Could you print every one of the rows below word for word, leaving the pictures out?

> [EXTRACTED DATA]:
* * *
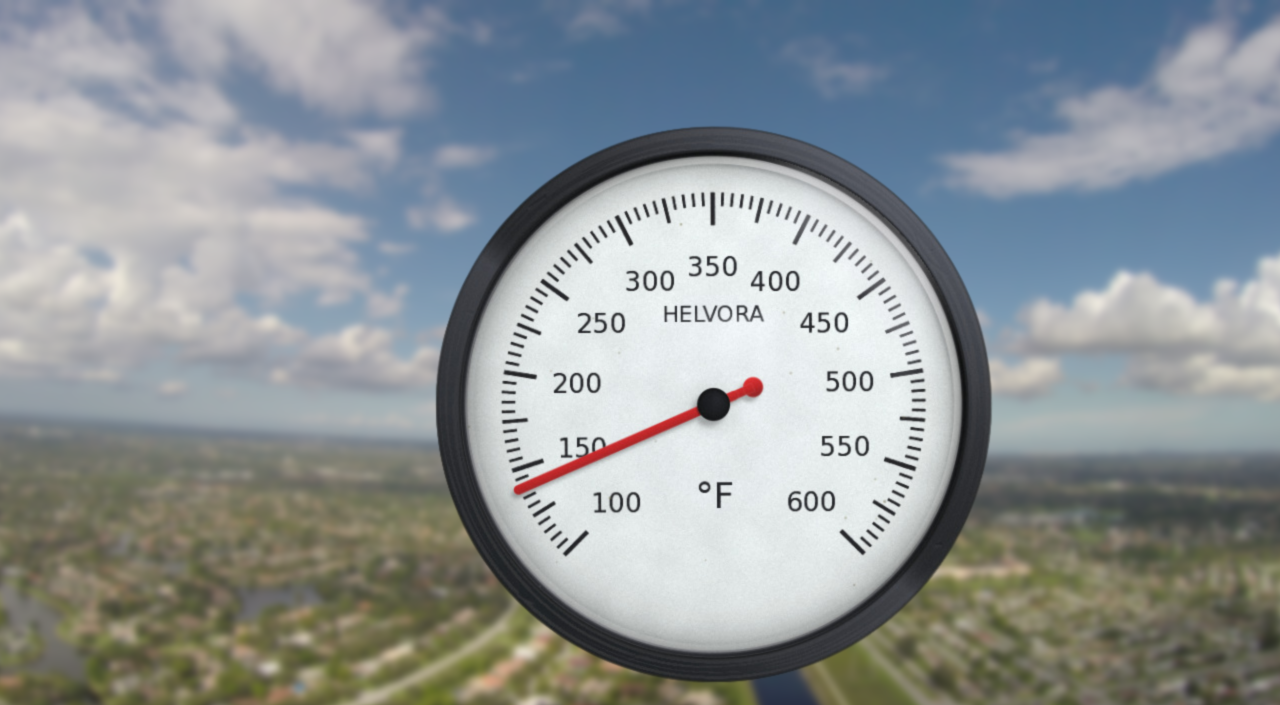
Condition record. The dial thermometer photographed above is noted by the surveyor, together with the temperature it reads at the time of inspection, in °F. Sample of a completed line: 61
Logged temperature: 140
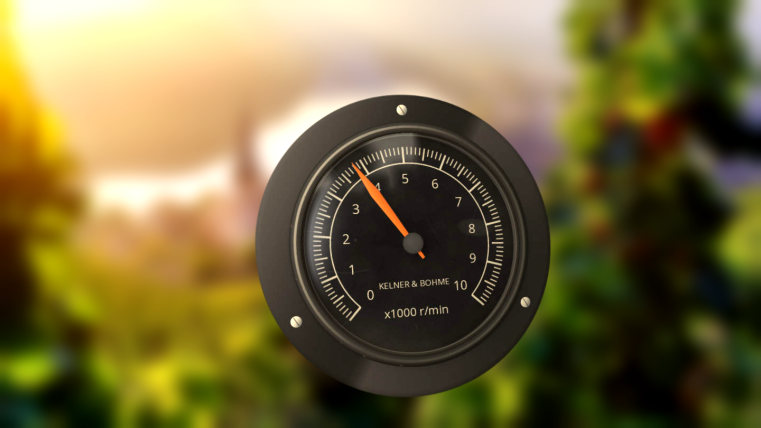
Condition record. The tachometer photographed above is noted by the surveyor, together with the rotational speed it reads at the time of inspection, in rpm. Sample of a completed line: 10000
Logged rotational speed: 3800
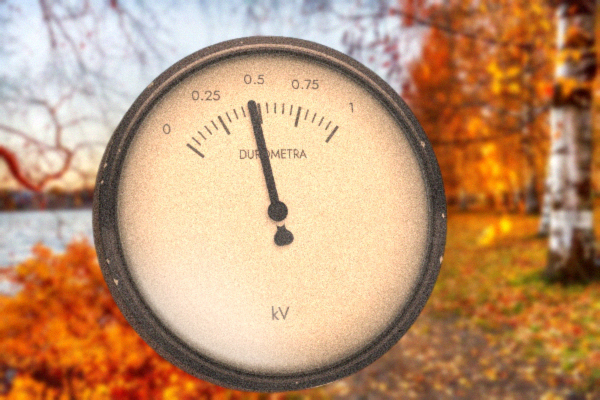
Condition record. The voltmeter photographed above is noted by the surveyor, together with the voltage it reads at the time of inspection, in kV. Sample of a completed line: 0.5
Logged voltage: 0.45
* * *
> [OUTPUT FOR THIS EXERCISE]:
Condition record. The dial thermometer photographed above is noted by the surveyor, together with the temperature it reads at the time of inspection, in °F. Sample of a completed line: 61
Logged temperature: 140
Condition record. The tachometer photographed above is noted by the surveyor, together with the rotational speed it reads at the time of inspection, in rpm. Sample of a completed line: 10000
Logged rotational speed: 3800
Condition record. The voltmeter photographed above is noted by the surveyor, together with the voltage it reads at the time of inspection, in kV. Sample of a completed line: 0.5
Logged voltage: 0.45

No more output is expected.